When do double precision VBOs convert to float

Assuming a graphics card which does not support double precision values (i.e. pre OpenGL 4)

When does the the following code convert doubles to floats.


// code snippet
const GLdouble vts[] = {0.0, 0.0, 0.0,
                        1.0, 0.0, 0.0,
                        0.2, 1.0, 0.0};
glGenBuffers(1, &name);
glBindBuffer(GL_ARRAY_BUFFER, name);
glBufferData(GL_ARRAY_BUFFER, sizeof(vts), vts, GL_STATIC_DRAW);
glVertexAttribPointer(0, 3, GL_DOUBLE, GL_FALSE, 0, 0);
glDrawArrays(GL_TRIANGLE_STRIP, 0, 3);

It seems to me that the conversion from double to float would be between reading the double from the gpu VBO and handing it off to the vertex shader. Is this correct?

If so I am storing double precision in the VBO which is a poor use of memory as I’m storing doubles but using floats, correct?

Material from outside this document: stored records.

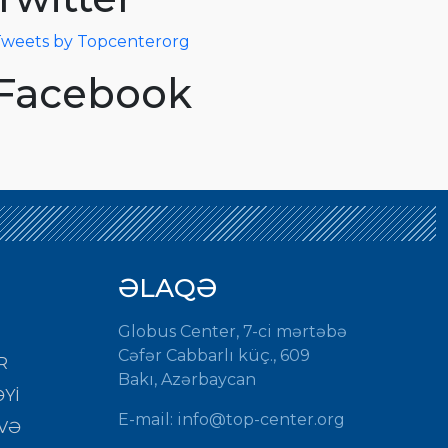
weets by Topcenterorg
Facebook
ƏLAQƏ
Globus Center, 7-ci mərtəbə
Cəfər Cabbarlı küç., 609
R
Bakı, Azərbaycan
Yİ
E-mail: info@top-center.org
VƏ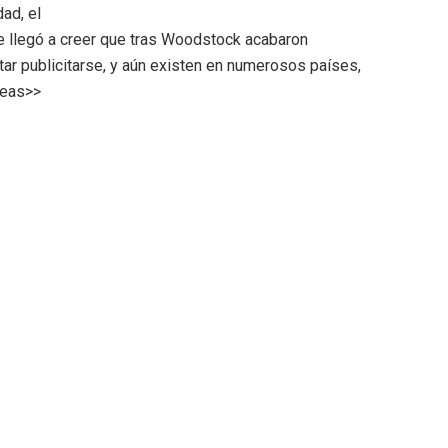
dad, el
Se llegó a creer que tras Woodstock acabaron
ar publicitarse, y aún existen en numerosos países,
deas>>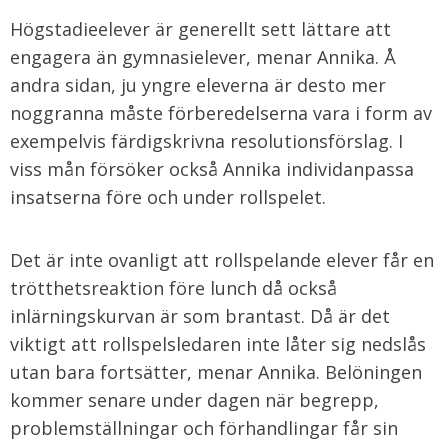
Högstadieelever är generellt sett lättare att
engagera än gymnasielever, menar Annika. Å
andra sidan, ju yngre eleverna är desto mer
noggranna måste förberedelserna vara i form av
exempelvis färdigskrivna resolutionsförslag. I
viss mån försöker också Annika individanpassa
insatserna före och under rollspelet.
Det är inte ovanligt att rollspelande elever får en
trötthetsreaktion före lunch då också
inlärningskurvan är som brantast. Då är det
viktigt att rollspelsledaren inte låter sig nedslås
utan bara fortsätter, menar Annika. Belöningen
kommer senare under dagen när begrepp,
problemställningar och förhandlingar får sin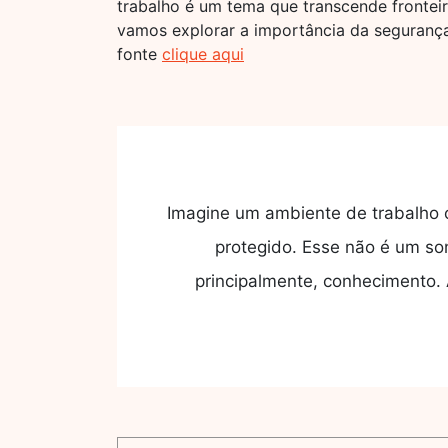
trabalho é um tema que transcende fronteir
vamos explorar a importância da segurança
fonte
clique aqui
Imagine um ambiente de trabalho o
protegido. Esse não é um so
principalmente, conhecimento.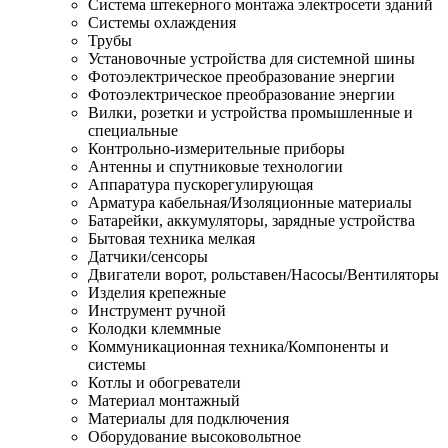
Система штекерного монтажа электросети зданий
Системы охлаждения
Трубы
Установочные устройства для системной шины
Фотоэлектрическое преобразование энергии
Фотоэлектрическое преобразование энергии
Вилки, розетки и устройства промышленные и
специальные
Контрольно-измерительные приборы
Антенны и спутниковые технологии
Аппаратура пускорегулирующая
Арматура кабельная/Изоляционные материалы
Батарейки, аккумуляторы, зарядные устройства
Бытовая техника мелкая
Датчики/сенсоры
Двигатели ворот, рольставен/Насосы/Вентиляторы
Изделия крепежные
Инструмент ручной
Колодки клеммные
Коммуникационная техника/Компоненты и
системы
Котлы и обогреватели
Материал монтажный
Материалы для подключения
Оборудование высоковольтное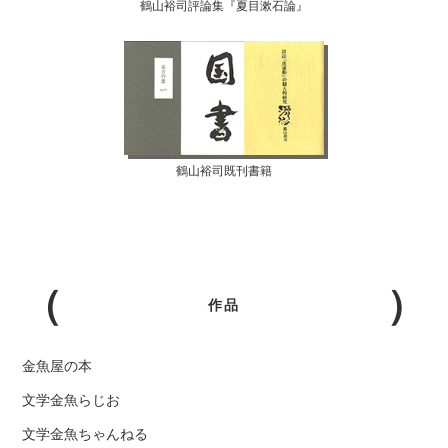
鶴山裕司評論集『夏目漱石論』
鶴山裕司既刊書籍
作品
金魚屋の本
文学金魚らじお
文学金魚ちゃんねる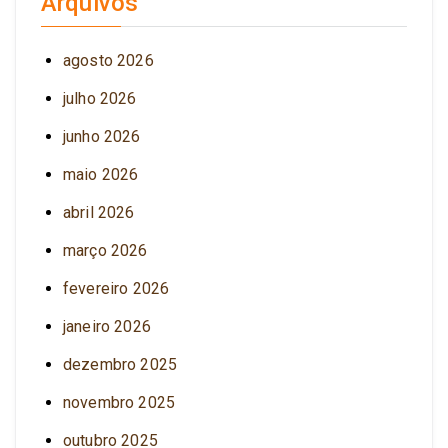
Arquivos
agosto 2026
julho 2026
junho 2026
maio 2026
abril 2026
março 2026
fevereiro 2026
janeiro 2026
dezembro 2025
novembro 2025
outubro 2025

Also I’m taking a speed hit in the conversion from double to float EVERY time the VBO is used, correct?

Thanks

I haven’t used it, but my read is that to specify double values for double vertex attributes, you need to use glVertexAttribLPointer. But I confess to have never tried this yet… So I think your code will result in the GPU converting the double[3]'s to float regardless whether the GPU supports 64-bit vtx attribs.

As far as when the conversion occurs, you don’t type it when it goes into the buffer, so would seem the GPU needs to convert it on-the-fly as it’s read into the shader.

Based on your assumption that the GPU doesn’t natively support doubles, I would expect that it would have to happen in software, and your VBO is actually software emulated.